→ GIVEN RECORDS:
__________________________________________________
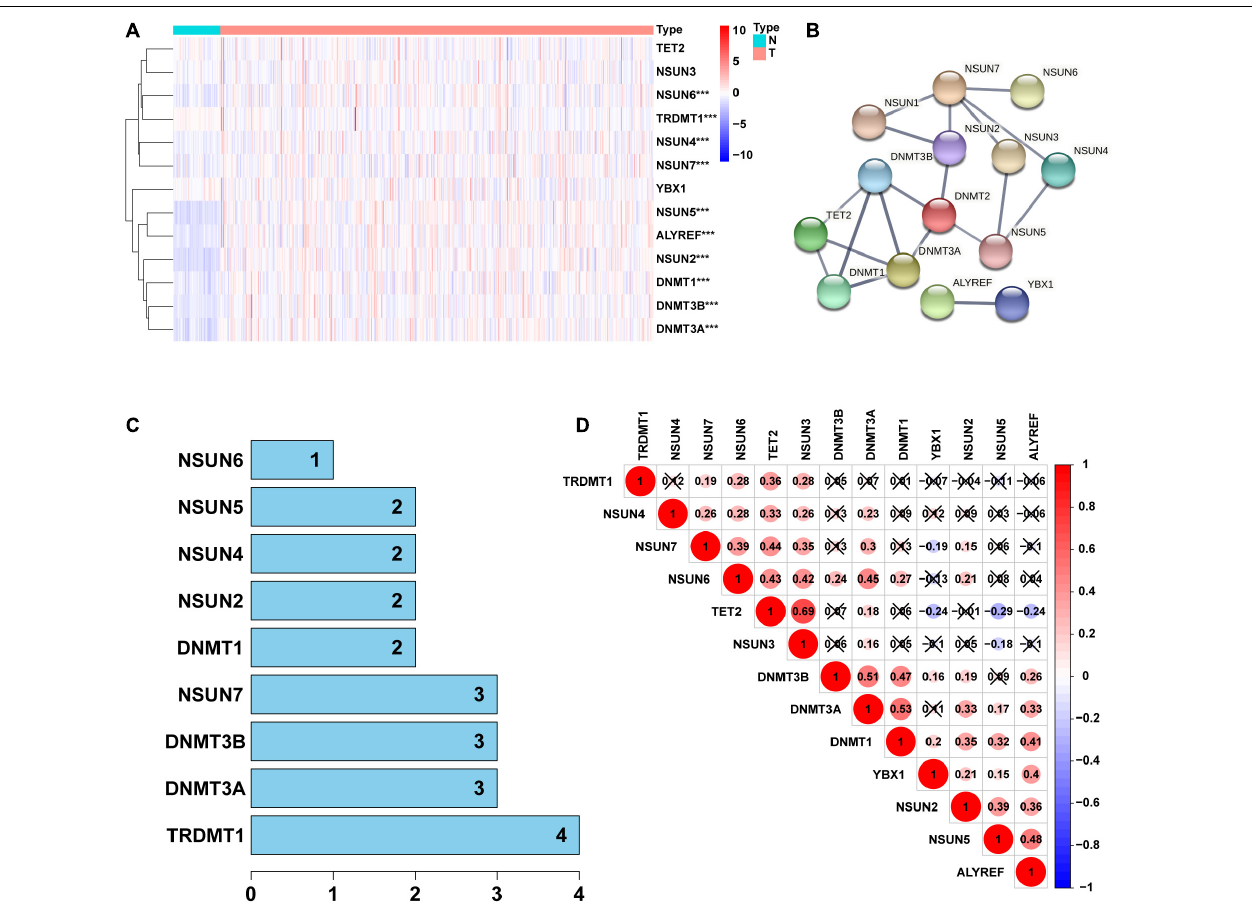
FIGURE 1 | Identification of differentially expressed genes between 5-Methylcytosine (m5C) regulators in lung adenocarcinoma (LUAD) and normal groups. (A) Heatmap visually showing the differences in the expression of m5C regulators between the 2 groups. (B,C) Protein–protein interaction (PPI) network showing the interaction between differentially expressed genes among m5C regulators. (D) Pearson correlation analysis of the m5C regulators. N, normal samples; T, tumor samples; *** p < 0.001.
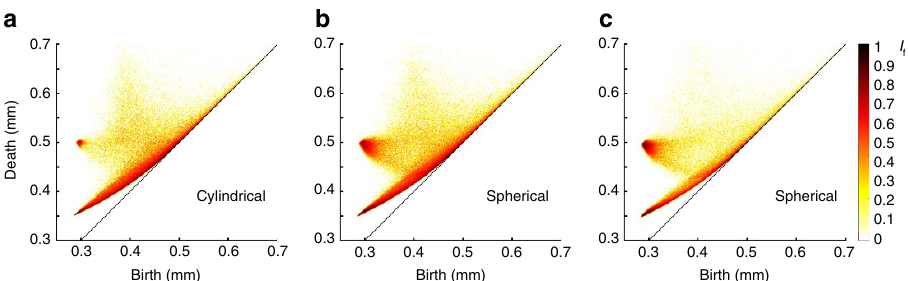
Figure 3 | Persistence diagram of experimental packings. Persistence diagrams PD 2 of partially crystallized packings produced in: ( a ) a cylindrical container with a density f ¼ 0.66 ( N ¼ 61,000 and D ¼ 1.62mm, note that the ( b,d ) coordinates have been rescaled to be directly comparable with data shown in panels ( b , c ) for which D ¼ 1mm), ( b ) a spherical container with a density f ¼ 0.685 ( N ¼ 86,000 and D ¼ 1mm), ( c ) a spherical container with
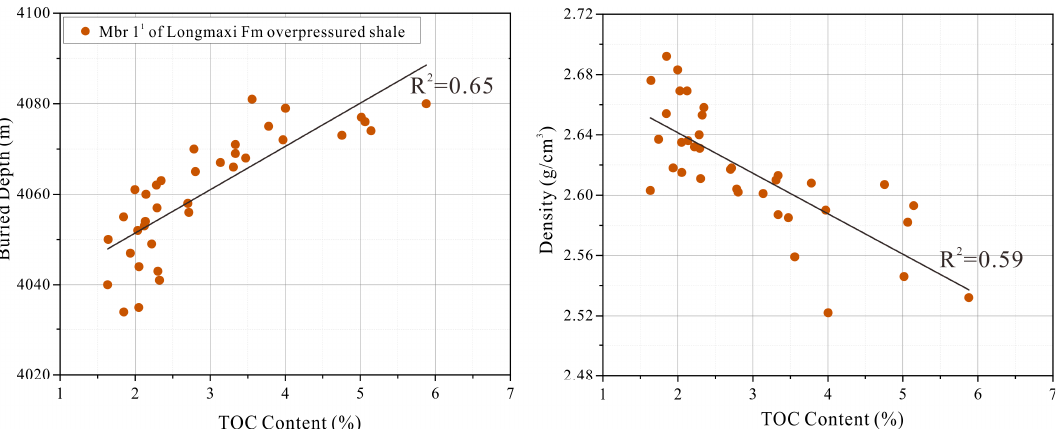
Figure 8. Cross-plots of buried depth and logging density versus TOC content in 4020–4100 m interval of the Mbr 1 1 of Longmaxi Fm shale of Well H-2. The strong correlation between density and organic matter abundance indicates that overpressure and organic matter enrichment control density.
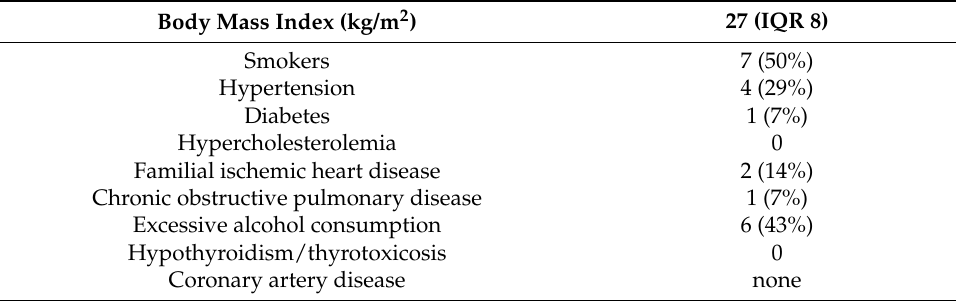
Table 1. Baseline clinical characteristics of included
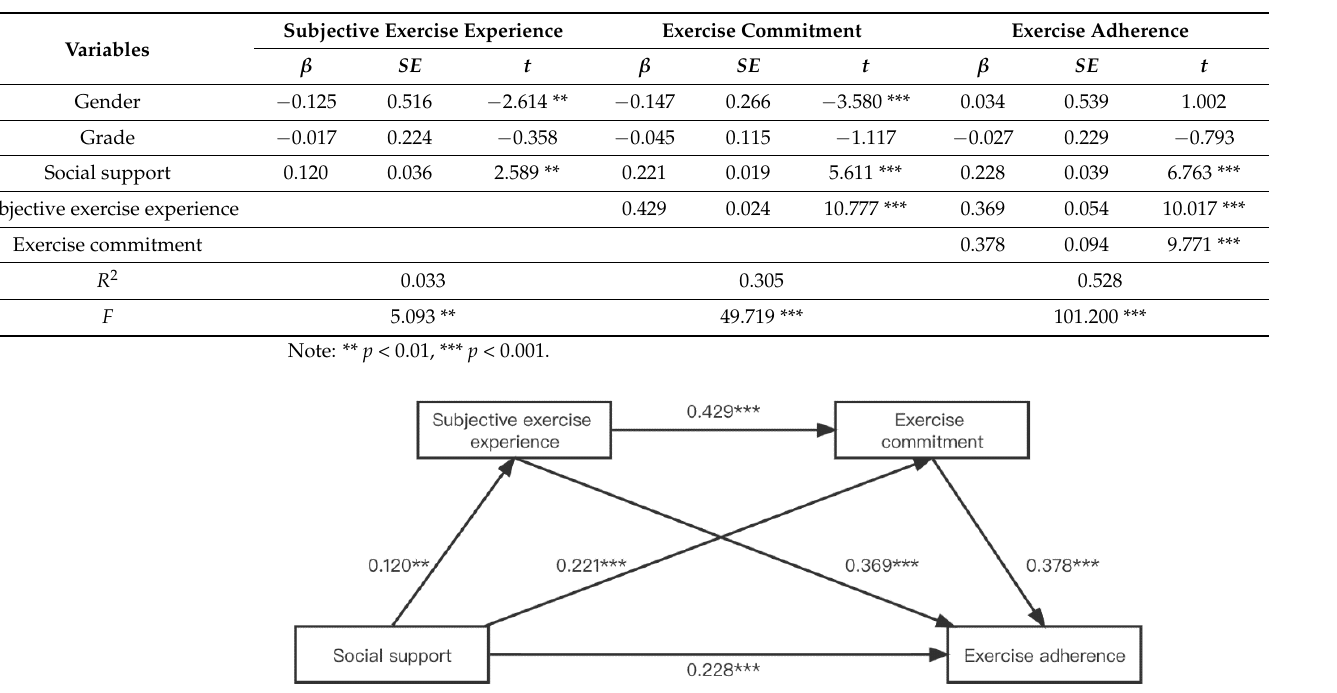
Table 3. Regression analysis of the relationship between variables in the chain mediation model.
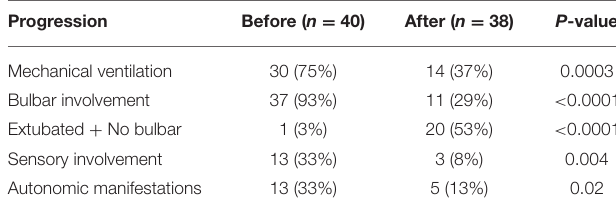
TABLE 2 | Comparison between clinical condition before vs. after initial treatment.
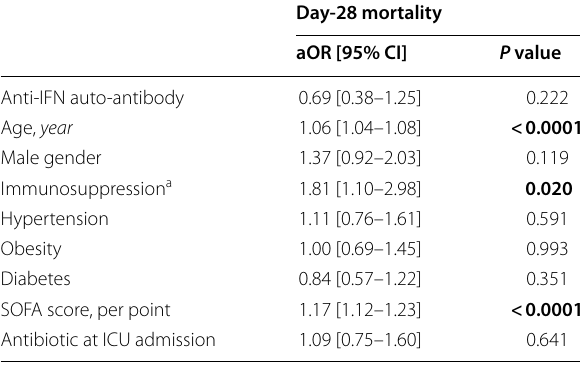
Table 3 Multivariable logistic regression analysis of factors associated with mortality at 28 days in patients with severe SARS‑ CoV‑2 infection ( n 852) =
__________________________________________________
→ WHAT NEEDS TO BE DONE: What is needed is an exact copy of the lines from the start of the records through the line containing "Figure 3 | Persistence", with no pictures.

→ OUTPUT FOR THIS EXERCISE:
FIGURE 1 | Identification of differentially expressed genes between 5-Methylcytosine (m5C) regulators in lung adenocarcinoma (LUAD) and normal groups. (A) Heatmap visually showing the differences in the expression of m5C regulators between the 2 groups. (B,C) Protein–protein interaction (PPI) network showing the interaction between differentially expressed genes among m5C regulators. (D) Pearson correlation analysis of the m5C regulators. N, normal samples; T, tumor samples; *** p < 0.001.
Figure 3 | Persistence diagram of experimental packings. Persistence diagrams PD 2 of partially crystallized packings produced in: ( a ) a cylindrical container with a density f ¼ 0.66 ( N ¼ 61,000 and D ¼ 1.62mm, note that the ( b,d ) coordinates have been rescaled to be directly comparable with data shown in panels ( b , c ) for which D ¼ 1mm), ( b ) a spherical container with a density f ¼ 0.685 ( N ¼ 86,000 and D ¼ 1mm), ( c ) a spherical container with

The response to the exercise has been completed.